You can prepare your young adult for their young adult years by openly discussing substance abuse and addiction and letting them know you will be there for them.

Your young adult does not need you to helicopter, but they also don’t need you to disappear. Find the right balance by paying attention to what questions they ask you, what they are comfortable sharing, and creating a schedule check in time where you talk about classes, friends, and interests. If they see you as approachable, then they will approach you for help. They are launching into adulthood so they need supports when they fail (not rescuing). Teach them about problem solving, finding resources, and being assertive. Continue to help them with appropriate goal setting, especially now, when they are going to be responsible for setting their own goals. Again, help them focus on exit strategies and how to stay away from dangerous situations. 


Emotional regulation is a key to success for young adults. Teaching them mindfulness strategies is an easy way to help them learn to manage their emotions better. Young adults are at great risk for developing anxiety, depression, and mental disorders – teach them how to seek help if their emotions become too much to handle. On campus, contact the student wellness center with your child and make sure they know what resources are available. The most critical thing you can do for your child is to talk to them – and keep talking to them about how much you love them, how their hard work and good choices will get them where they want to go, and how important they are to you.
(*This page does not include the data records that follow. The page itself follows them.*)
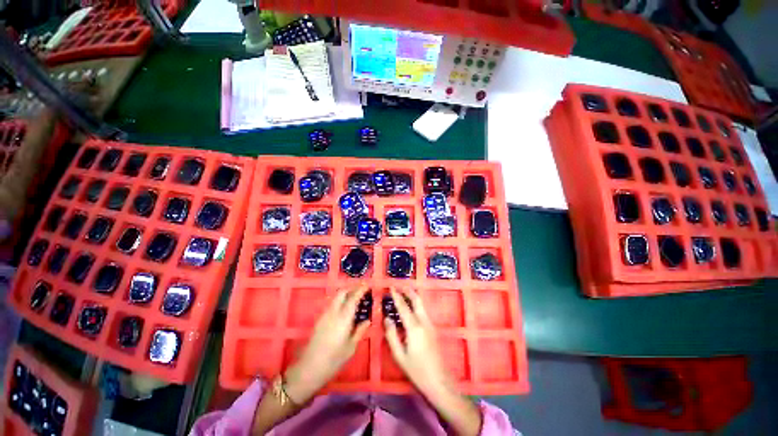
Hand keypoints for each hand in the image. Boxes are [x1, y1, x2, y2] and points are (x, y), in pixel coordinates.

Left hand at [284, 285, 369, 402]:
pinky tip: (345, 310)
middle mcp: (333, 312)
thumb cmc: (333, 360)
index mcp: (343, 318)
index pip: (353, 298)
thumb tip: (367, 320)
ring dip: (346, 294)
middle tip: (361, 290)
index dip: (360, 289)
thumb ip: (359, 331)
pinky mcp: (320, 320)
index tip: (367, 285)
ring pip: (336, 298)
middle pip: (342, 292)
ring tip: (355, 299)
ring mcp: (325, 315)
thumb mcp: (351, 347)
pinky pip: (332, 304)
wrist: (308, 369)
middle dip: (352, 288)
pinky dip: (340, 301)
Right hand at [383, 287, 453, 397]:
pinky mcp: (433, 329)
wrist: (439, 381)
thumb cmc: (417, 370)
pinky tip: (411, 307)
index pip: (403, 307)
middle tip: (400, 285)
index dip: (397, 296)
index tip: (391, 287)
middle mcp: (423, 322)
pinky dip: (416, 304)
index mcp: (414, 328)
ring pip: (421, 305)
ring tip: (404, 292)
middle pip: (417, 300)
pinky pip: (423, 311)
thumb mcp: (399, 355)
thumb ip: (392, 335)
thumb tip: (387, 319)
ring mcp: (430, 325)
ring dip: (413, 296)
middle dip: (408, 291)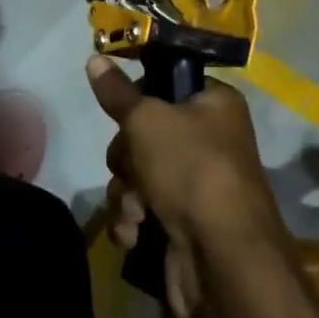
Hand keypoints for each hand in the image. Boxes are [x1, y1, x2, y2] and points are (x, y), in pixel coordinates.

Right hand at [90, 55, 288, 317]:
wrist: (223, 260)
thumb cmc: (190, 169)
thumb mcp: (146, 119)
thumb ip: (117, 92)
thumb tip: (95, 58)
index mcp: (215, 104)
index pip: (168, 83)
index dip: (141, 97)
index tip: (124, 110)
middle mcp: (211, 139)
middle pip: (146, 132)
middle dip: (127, 156)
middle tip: (132, 167)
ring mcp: (198, 185)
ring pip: (139, 173)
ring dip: (126, 192)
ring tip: (135, 211)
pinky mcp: (185, 224)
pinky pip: (144, 209)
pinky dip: (134, 220)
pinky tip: (134, 234)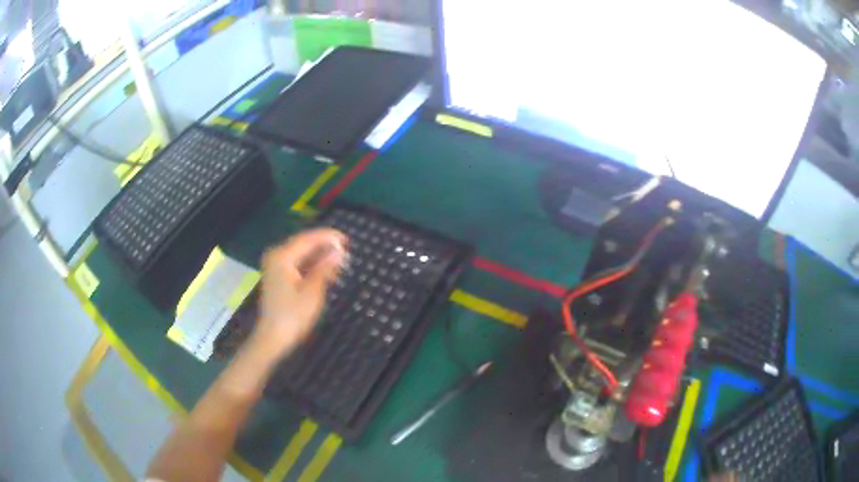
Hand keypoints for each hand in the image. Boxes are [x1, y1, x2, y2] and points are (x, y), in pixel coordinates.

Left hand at [250, 228, 347, 360]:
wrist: (273, 337)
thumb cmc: (293, 315)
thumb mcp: (313, 291)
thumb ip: (325, 268)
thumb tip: (339, 252)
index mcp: (282, 256)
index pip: (308, 239)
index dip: (328, 237)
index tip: (346, 239)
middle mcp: (276, 256)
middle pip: (303, 244)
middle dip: (323, 246)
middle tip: (345, 249)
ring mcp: (274, 266)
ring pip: (300, 254)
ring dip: (318, 256)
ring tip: (338, 259)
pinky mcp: (277, 276)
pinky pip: (296, 263)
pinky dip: (310, 265)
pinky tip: (323, 269)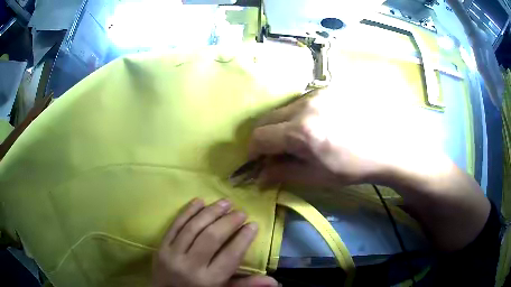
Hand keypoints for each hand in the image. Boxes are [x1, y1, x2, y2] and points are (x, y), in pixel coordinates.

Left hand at [153, 198, 277, 286]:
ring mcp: (173, 254)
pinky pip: (174, 225)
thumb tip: (275, 282)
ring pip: (193, 228)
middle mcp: (190, 266)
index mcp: (209, 280)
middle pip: (211, 238)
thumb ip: (246, 285)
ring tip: (225, 202)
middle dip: (228, 221)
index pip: (230, 256)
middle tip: (241, 211)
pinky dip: (187, 211)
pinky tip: (199, 201)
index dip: (243, 238)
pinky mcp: (161, 247)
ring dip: (210, 212)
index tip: (253, 225)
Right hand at [249, 87, 438, 186]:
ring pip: (285, 108)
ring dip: (284, 124)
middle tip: (278, 151)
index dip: (253, 150)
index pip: (259, 136)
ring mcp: (318, 93)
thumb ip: (284, 174)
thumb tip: (259, 176)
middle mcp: (305, 106)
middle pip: (268, 118)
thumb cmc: (354, 166)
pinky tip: (318, 124)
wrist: (389, 144)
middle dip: (266, 136)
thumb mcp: (317, 177)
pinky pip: (302, 101)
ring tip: (302, 138)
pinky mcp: (329, 88)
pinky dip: (300, 114)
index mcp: (301, 131)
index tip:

The messages get through and will help them feel tied to you in a way that will make using drugs and alcohol look like the bad choice it is. 


  • Sudden or dramatic changes in social contact, grades, appetite, sleep, weight, hygiene, etc
  • Skipping classes
  • Hard to get them on phone or connect with them at all
  • Depression, anxiety, self-harm, suicidality
  • Withdrawal or isolation
  • Finances 
  • Lying or stealing
  • Cheating
  • Covering up or evasiveness when you ask questions
  • Irritability
  • Feeling like they don’t fit in
  • Fatigue 
  • Sleeping all day
  • Decrease performance at work or school 
  • Lack of motivation


What you can do:   

Teach them decision making – weighing pros and cons and determining if the risk is worth the negative outcome

Teach them problem solving – how to get out of situations and how to deal with frustration

Talk to them about their goals in life, help them develop a plan, and give them tools to help them get there

Mindfulness and other emotional regulation strategies can help decrease emotional distress which can help prevent substance use

Show them how to get professional help if they need it

Be supportive, respect their independence, and allow them the chance to fail

Do not enable their risky or poor choices

Set good boundaries and clear expectations

Listen without judgment 

Help them find ways to get involved with a hobby or interest while they are on campus or as a young adult 

Teach them how to say no and be assertive


“I know you’re headed off to start your own life but remember that I’m always here for you. I will be here if you need help and I will try my best to not judge. I won’t solve your problems, but I will help if you ask.”

“You are old enough to make your own choices, but if you ever want another perspective on things, just ask me. I’ll try my hardest to help you out without judging you for your decisions.”

“Not everyone in college drinks and does drugs. Remember who you are and stay true to that when you are making decisions – you don’t need to drink or do drugs to fit in, to make friends, and to be successful.”